7. Based on observation with the Facilities Director and the Inpatient Director on 06/02/21 at 12:07 p.m., there were non-rated wall length windows in the fire wall that were protected by a roiling fire door/window. Based on records review at 2:00 p.m., no documentation was provided to show if the roiling fire door/window has ever been inspected. Based on interview at the time of observation, the Facilities Director stated the roiling fire door/window has not been inspected since the building was built in 2015.
8. Based on observation with the Facilities Director and the Inpatient Director on 06/02/21 at 10:02 a.m., a remote emergency stop button for the diesel power generator could not be located. Based on interview at the time of observation, the Facilities Director stated the generator was not equipped with a remote emergency stop button.
9. Based on observation and interview, the facility failed to ensure 1 of 1 generators were provided with battery-powered emergency lighting. NFPA 110, 2010 Edition at section 7.3.1 requires the Level 1 or Level 2 EPS equipment location(s) shall be provided with battery-powered emergency lighting. This deficient practice could affect all patients in the facility.
10. Based on observation with the Facilities Director and the Inpatient Director on 06/02/21 at 10:02 a.m., the emergency generator which was enclosed within privacy fencing did not contain battery-powered emergency lighting. Based on an interview at the time of observation, the Facilities Director stated the generator was not provided with battery-powered emergency lighting.

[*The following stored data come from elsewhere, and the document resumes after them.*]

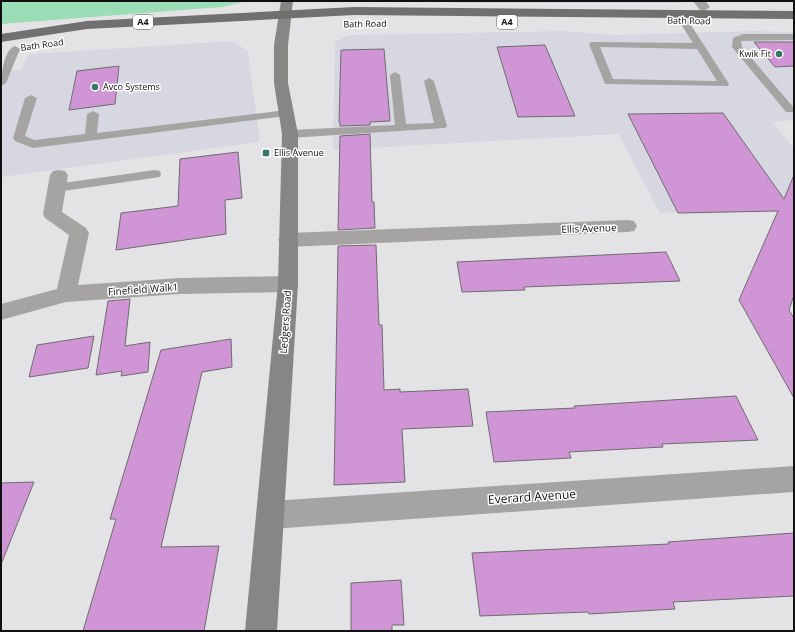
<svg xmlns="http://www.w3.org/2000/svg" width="795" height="632" font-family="'Open Sans',sans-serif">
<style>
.built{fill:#d7d7e1}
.green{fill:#9addb6}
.building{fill:#d095d4;stroke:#6e6c6e}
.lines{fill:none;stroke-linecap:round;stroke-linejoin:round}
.lane{fill:#a5a4a3;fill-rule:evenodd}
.street{fill:#a5a4a3;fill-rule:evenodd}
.secondary{fill:#878684;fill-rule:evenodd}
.primary{fill:#71706e;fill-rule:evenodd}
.poi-dot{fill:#35786a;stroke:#fff;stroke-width:1.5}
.labels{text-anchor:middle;stroke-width:3;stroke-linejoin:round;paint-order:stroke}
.far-street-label{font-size:9px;fill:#101011;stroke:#fff}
.shield{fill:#fff;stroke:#585858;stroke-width:1}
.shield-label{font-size:9px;font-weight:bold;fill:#101011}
.far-poi-label{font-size:9px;fill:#101011;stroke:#fff;text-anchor:start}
.street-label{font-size:10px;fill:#101011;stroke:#fff}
.near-street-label{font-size:12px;fill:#101011;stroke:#fff}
</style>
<rect width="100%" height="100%" fill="#e3e3e6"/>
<path class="built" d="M451,1H687L683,3H451Z
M562,31L614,35L756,31L794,32V120L773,122L794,149V208L660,213L618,134L333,150L335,42L348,35Z
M233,41L248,51L260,142L1,177V72L21,70L29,54Z"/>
<path class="green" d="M1,1H247L222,7L1,24Z"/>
<path class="building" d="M754,42H794V66L775,67Z
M545,45L575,116L518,117L497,47Z
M384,49L390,121L370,122V125L340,126V122H339L341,50Z
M119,66L115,104L69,110L77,71Z
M723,113L784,199L794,175V295L789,310L794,318V398L739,300L778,211L678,213L628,114Z
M370,134L372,202H374L375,228L338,230L340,136Z
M238,152L242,198L225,200L226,234L116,250L121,213L178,206L180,159Z
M376,245L379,325H382L384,390L400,389V392L468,389L473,426L402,429L405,482L334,485L338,246Z
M666,252L680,281L524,287L525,290L462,292L457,262Z
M130,299L125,346L150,342L148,372L121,376L122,371L96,375L108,301Z
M94,336L88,368L29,377L37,345Z
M231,339L232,367L202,372L161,547L219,546L204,631H83L116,519H110L161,350Z
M736,396L758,440L662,444L663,447L569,452L571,458L494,462L486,412L575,408L574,406Z
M34,482L2,562L1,561V483Z
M794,533V596L673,602L675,609L589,614L588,612L480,616L472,553L669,544L668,542Z
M401,580L404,625H392V631H351V583Z"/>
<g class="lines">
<path class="lane" d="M684,18L687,19L729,84L728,86L605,84L589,44L591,42L693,43L679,21ZM600,47L697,49L717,81L613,79Z
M743,34H794V40L741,41L742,47L794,108V112H786L732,47L733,38Z
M15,46L20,49L6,83L1,86C1,76 4,49 15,46Z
M395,72L400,75L406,124L434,123L424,81L429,78L434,81L447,126L445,128L290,138L284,134L290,130L395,125L390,75Z
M31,95L37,98L25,136L34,140L85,134L87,114L93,111L99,114L97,133L286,110L292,113L286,116L33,148L15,141L13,138L25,98Z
M155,170L160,171L161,174L160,177L56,192L51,191L49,188L51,185L56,184Z"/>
<path class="street" d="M693,1H705L710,7L704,11L700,10Z
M59,170L65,171L68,175L62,212L86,228L89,233L78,285L180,278L288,276L295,279L298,284L295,289L288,292L180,294L66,302L1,320V304L57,289L69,235L45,218L43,214L50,175L53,171Z
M627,220L634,221L637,226L634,231L627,232L288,247L281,245L278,240L281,235L288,233Z
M794,466V492L271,529L261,525L257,515L261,505L271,501Z"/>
<path class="secondary" d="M281,1H293L288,45V83L298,134V284L277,631H245L278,284L282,134L274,83V45Z"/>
<path class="primary" d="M354,7L794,11V19L354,15L87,29L1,42V34L87,21Z"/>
</g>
<g class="poi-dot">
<circle cx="779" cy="54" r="4"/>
<circle cx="95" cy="87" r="4"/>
<rect x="262" y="149" width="8" height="8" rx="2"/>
</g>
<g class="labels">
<g class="far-street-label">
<text transform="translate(689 21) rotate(1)" y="3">Bath Road</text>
<text transform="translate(365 24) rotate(-1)" y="3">Bath Road</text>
<text transform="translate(42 45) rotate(-8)" y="3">Bath Road</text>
</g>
<g class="shield">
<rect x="133" y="15" width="20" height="14" rx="3"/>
<rect x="497" y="15" width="20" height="14" rx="3"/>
</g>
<g class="shield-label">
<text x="143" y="25">A4</text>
<text x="507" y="25">A4</text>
</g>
<g class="far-poi-label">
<text x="771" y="57" text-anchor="end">Kwik Fit</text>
<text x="103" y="90">Avco Systems</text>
<text x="274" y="156">Ellis Avenue</text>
</g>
<g class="street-label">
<text transform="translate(589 228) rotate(-2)" y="4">Ellis Avenue</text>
<text transform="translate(143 289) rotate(-4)" y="4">Finefield Walk1</text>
<text transform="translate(285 322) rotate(-86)" y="4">Ledgers Road</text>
</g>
<g class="near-street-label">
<text transform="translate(532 497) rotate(-4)" y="4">Everard Avenue</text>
</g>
</g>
<rect width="795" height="632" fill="none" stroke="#101011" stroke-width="4"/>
</svg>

11. The findings were reviewed with the Facilities Director and the Inpatient Director during the exit conference.
Tag No.: A0714
Based on observation, interview, and record review, the facility failed to provide a written plan that addressed all components in 1 of 1 written fire plans in accordance with 19.7.2.2. LSC 19.7.2.2 requires a written health care occupancy fire safety plan that shall provide for the following:
(1) Use of alarms
(2) Transmission of alarm to the fire department
(3) Emergency phone call to fire department
(4) Response to alarms
(5) Isolation of fire
(6) Evacuation of immediate area
(7) Evacuation of smoke compartment
(8) Preparation of floors and building for evacuation
(9) Extinguishment of fire
This deficient practice could affect all occupants.
Findings include:
Based on records review with the Facilities Director and the Inpatient Director on 06/02/21 at 11:02 a.m., the provided fire emergency plan lacked information on partial or horizontal evacuation from one smoke compartment beyond a smoke or fire barrier to the next smoke compartment. Also, the plan did not identify the locations of smoke/fire door in the barriers. Based on interview during records review, the Facilities Director agreed the fire emergency plan did not contain complete instruction for evacuation of smoke compartment.
The finding was reviewed with the Facilities Director and the Inpatient Director during the exit conference.
Tag No.: A0715
Based on document review and interview, the facility's inpatient unit (IPU) failed to maintain documentation of regular fire inspections by the State or local fire control agencies for one occurrence.
Findings include:
1. Review of the policy #3-413 Safety Inspections (approved 2-20) and the Fire Safety Management Plan (approved 10-19) lacked an indication for conducting regular fire safety inspections of the inpatient unit by a State or local fire control agency.
2. On 6-2-21 at 1715 hours, the IPU Operations Director A3 was requested to provide documentation indicating the most recent State and/or local fire inspection of the inpatient unit and none was provided prior to exit.
3. On 6-3-21 at 1235 hours, staff A3 indicated the most recent fire inspection of the IPU was conducted in 2018 and confirmed no documentation of an IPU fire inspection in 2019, 2020 and/or 2021 was available.